You can’t avoid clean­ing your baby’s nose, but you can make the whole process eas­i­er on them (and you!) by try­ing these methods:
  • Give Them a Warm Bath So The Steam Loosens The Stuff In Their Nose

There is noth­ing like warm steam to ease a baby’s breath­ing by less­en­ing congestion.
  • Check Your Home’s Air Quality

Con­sid­er pur­chas­ing a humid­i­fi­er so the air does­n’t con­tribute to your baby’s con­ges­tion, par­tic­u­lar­ly in winter. baby wont let me suction nose - why wont baby let me suction nose - how do you suction a fussy babys nose
  • Plug In a Steamer In The Nursery

Or you can plug a portable steam­er into the baby’s room. The moist air will go a long way toward eas­ing dry nasal pas­sages and help pre­vent mucus buildup and dry, crusty boogers.
  • Keep Your Baby Upright As Much As You Can

Of course, at bed­time and nap time, your baby lays down. How­ev­er, it would help if you tried to keep their head ele­vat­ed at least a lit­tle dur­ing oth­er times of the day. This helps mucus drain, pre­vent­ing it from build­ing up in the baby’s nasal pas­sages. And keep­ing the baby well-hydrat­ed helps with this, too.

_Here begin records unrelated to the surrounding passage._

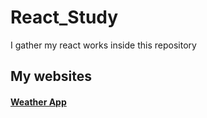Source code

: # React_Study
I gather my react works inside this repository


## My websites

#### [Weather App](https://erdalnayirweatherapp.netlify.app/)



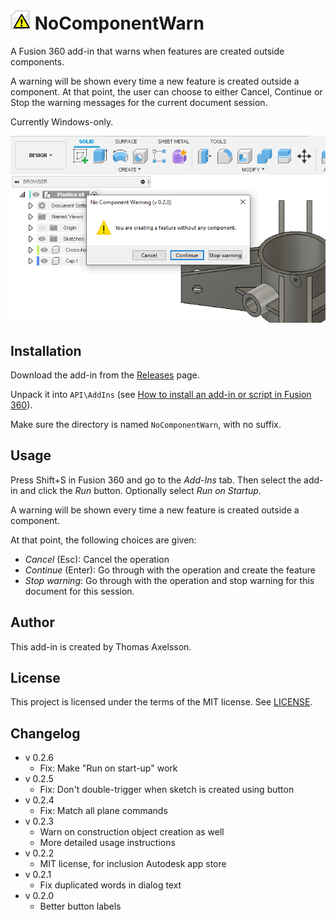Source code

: # ![](resources/nocomponentwarn/32x32.png) NoComponentWarn

A Fusion 360 add-in that warns when features are created outside components.

A warning will be shown every time a new feature is created outside a component. At that point, the user can choose to either Cancel, Continue or Stop the warning messages for the current document session.

Currently Windows-only.



![Screenshot](screenshot.png)



## Installation
Download the add-in from the [Releases](https://github.com/thomasa88/NoComponentWarn/releases) page.

Unpack it into `API\AddIns` (see [How to install an add-in or script in Fusion 360](https://knowledge.autodesk.com/support/fusion-360/troubleshooting/caas/sfdcarticles/sfdcarticles/How-to-install-an-ADD-IN-and-Script-in-Fusion-360.html)).

Make sure the directory is named `NoComponentWarn`, with no suffix.

## Usage

Press Shift+S in Fusion 360 and go to the *Add-Ins* tab. Then select the add-in and click the *Run* button. Optionally select *Run on Startup*.

A warning will be shown every time a new feature is created outside a component.

At that point, the following choices are given:

* *Cancel* (Esc): Cancel the operation
* *Continue* (Enter): Go through with the operation and create the feature
* *Stop warning*: Go through with the operation and stop warning for this document for this session.

## Author

This add-in is created by Thomas Axelsson.

## License

This project is licensed under the terms of the MIT license. See [LICENSE](LICENSE).

## Changelog

* v 0.2.6
  * Fix: Make "Run on start-up" work
* v 0.2.5
  * Fix: Don't double-trigger when sketch is created using button
* v 0.2.4
  * Fix: Match all plane commands
* v 0.2.3
  * Warn on construction object creation as well
  * More detailed usage instructions
* v 0.2.2
  * MIT license, for inclusion Autodesk app store
* v 0.2.1
  * Fix duplicated words in dialog text
* v 0.2.0
  * Better button labels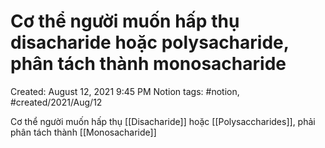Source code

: ---
---

# Cơ thể người muốn hấp thụ disacharide hoặc polysacharide, phân tách thành monosacharide

Created: August 12, 2021 9:45 PM
Notion tags: #notion, #created/2021/Aug/12

Cơ thể người muốn hấp thụ [[Disacharide]] hoặc [[Polysaccharides]], phải phân tách thành [[Monosacharide]]
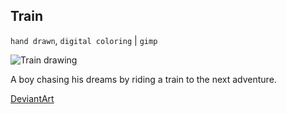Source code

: ## Train

`hand drawn`, `digital coloring` | `gimp`

![Train drawing](@ROOT@/images/drawings/train.png "Train")

A boy chasing his dreams by riding a train to the next adventure.

<a class="button" href="https://www.deviantart.com/darkdimensiongd/art/Train-866816628">DeviantArt</a>
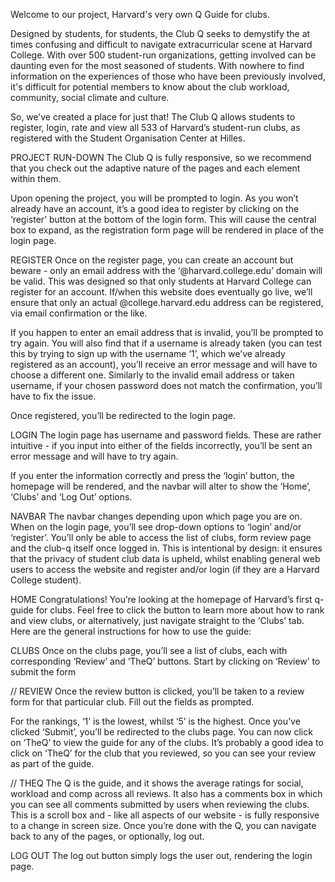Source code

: Welcome to our project, Harvard's very own Q Guide for clubs.
 
Designed by students, for students, the Club Q seeks to demystify the at times confusing and difficult to navigate extracurricular scene at Harvard College. With over 500 student-run organizations, getting involved can be daunting even for the most seasoned of students. With nowhere to find information on the experiences of those who have been previously involved, it's difficult for potential members to know about the club workload, community, social climate and culture.
 
So, we’ve created a place for just that! The Club Q allows students to register, login, rate and view all 533 of Harvard’s student-run clubs, as registered with the Student Organisation Center at Hilles.
 
PROJECT RUN-DOWN
The Club Q is fully responsive, so we recommend that you check out the adaptive nature of the pages and each element within them.
 
Upon opening the project, you will be prompted to login. As you won’t already have an account, it’s a good idea to register by clicking on the ‘register’ button at the bottom of the login form. This will cause the central box to expand, as the registration form page will be rendered in place of the login page. 
 
REGISTER
Once on the register page, you can create an account but beware - only an email address with the ‘@harvard.college.edu’ domain will be valid. This was designed so that only students at Harvard College can register for an account. If/when this website does eventually go live, we’ll ensure that only an actual @college.harvard.edu address can be registered, via email confirmation or the like. 
 
If you happen to enter an email address that is invalid, you’ll be prompted to try again. You will also find that if a username is already taken (you can test this by trying to sign up with the username ‘1’, which we’ve already registered as an account), you’ll receive an error message and will have to choose a different one. Similarly to the invalid email address or taken username, if your chosen password does not match the confirmation, you’ll have to fix the issue. 
 
Once registered, you’ll be redirected to the login page.
 
LOGIN
The login page has username and password fields. These are rather intuitive - if you input into either of the fields incorrectly, you’ll be sent an error message and will have to try again.
 
If you enter the information correctly and press the ‘login’ button, the homepage will be rendered, and the navbar will alter to show the ‘Home’, ‘Clubs’ and ‘Log Out’ options.
 
NAVBAR
The navbar changes depending upon which page you are on. When on the login page, you’ll see drop-down options to ‘login’ and/or ‘register’. You’ll only be able to access the list of clubs, form review page and the club-q itself once logged in. This is intentional by design: it ensures that the privacy of student club data is upheld, whilst enabling general web users to access the website and register and/or login (if they are a Harvard College student).
 
HOME
Congratulations! You’re looking at the homepage of Harvard’s first q-guide for clubs.
Feel free to click the button to learn more about how to rank and view clubs, or alternatively, just navigate straight to the ‘Clubs’ tab. Here are the general instructions for how to use the guide:
 
CLUBS
Once on the clubs page, you’ll see a list of clubs, each with corresponding ‘Review’ and ‘TheQ’ buttons. Start by clicking on ‘Review’ to submit the form
 
// REVIEW
Once the review button is clicked, you’ll be taken to a review form for that particular club. Fill out the fields as prompted. 
 
For the rankings, ‘1’ is the lowest, whilst ‘5’ is the highest. Once you’ve clicked ‘Submit’, you’ll be redirected to the clubs page. You can now click on ‘TheQ’ to view the guide for any of the clubs. It’s probably a good idea to click on ‘TheQ’ for the club that you reviewed, so you can see your review as part of the guide.
 
// THEQ
The Q is the guide, and it shows the average ratings for social, workload and comp across all reviews. It also has a comments box in which you can see all comments submitted by users when reviewing the clubs. This is a scroll box and - like all aspects of our website - is fully responsive to a change in screen size. Once you’re done with the Q, you can navigate back to any of the pages, or optionally, log out.
 
LOG OUT
The log out button simply logs the user out, rendering the login page.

When Should You Clean The Baby’s Nose?

Choos­ing the right time to use a nasal syringe (or oth­er tech­nique) to clean the baby’s nose makes all the dif­fer­ence to the out­come. This is not the most com­fort­able pro­ce­dure for them, so doing it when they’re well-rest­ed and hap­py is your best bet. If your baby is over­tired already or hun­gry and cranky, try­ing to clean their nose won’t work. They’ll make an even big­ger fuss about it! And remem­ber, your baby picks up on your sub­tle, non­ver­bal cues. If you’re anx­ious about doing this, you can bet your baby will sense it. Try to relax, and don’t act like this is an ordeal that you’re dread­ing. If you treat clean­ing their nose like it’s sim­ply part of the dai­ly rou­tine, they will calm down and get used to it. If you have to do it sev­er­al times a day because your baby has a cold, resign your­self and get it done as effi­cient­ly as pos­si­ble. Smile! Act like it’s a bit of play. Be easy­go­ing. And remem­ber: prac­tice makes per­fect. Once you become a pro at clean­ing your baby’s nose, they’ll adjust and stay rel­a­tive­ly calm dur­ing the procedure.

In Summary

Being a par­ent is incred­i­bly reward­ing, but it isn’t always fun, easy or pleas­ant. There are tasks you must cope with for the sake of the baby’s health and well-being, like get­ting up in the mid­dle of the night for feed­ings for the first year or two. Clean­ing out their nose, rid­ding it of mucus and crusty, hard boogers, is one of the less pleas­ant duties you have to get used to. The soon­er you become adept at this, with what­ev­er imple­ment you decide is best suit­ed to your baby’s nose, the soon­er both of you will relax, so you can get on with it and get the job done. Keep in mind that you are clean­ing the baby’s nose because they need to breathe eas­i­ly. Hold­ing on to that pos­i­tive out­come – that your baby will be hap­pi­er and health­i­er once their nose is clean and their res­pi­ra­to­ry pas­sages are clear – is an excel­lent way to get through the process. And once you become an expert nose clean­er, the two of you will sail through this, and you will start to real­ize it’s not such a big deal. It’s sim­ply a nec­es­sary part of good par­ent­ing, and we know that you, as some­one with a tiny baby, are ded­i­cat­ed to accom­plish­ing every­thing that con­tributes to that. Good luck!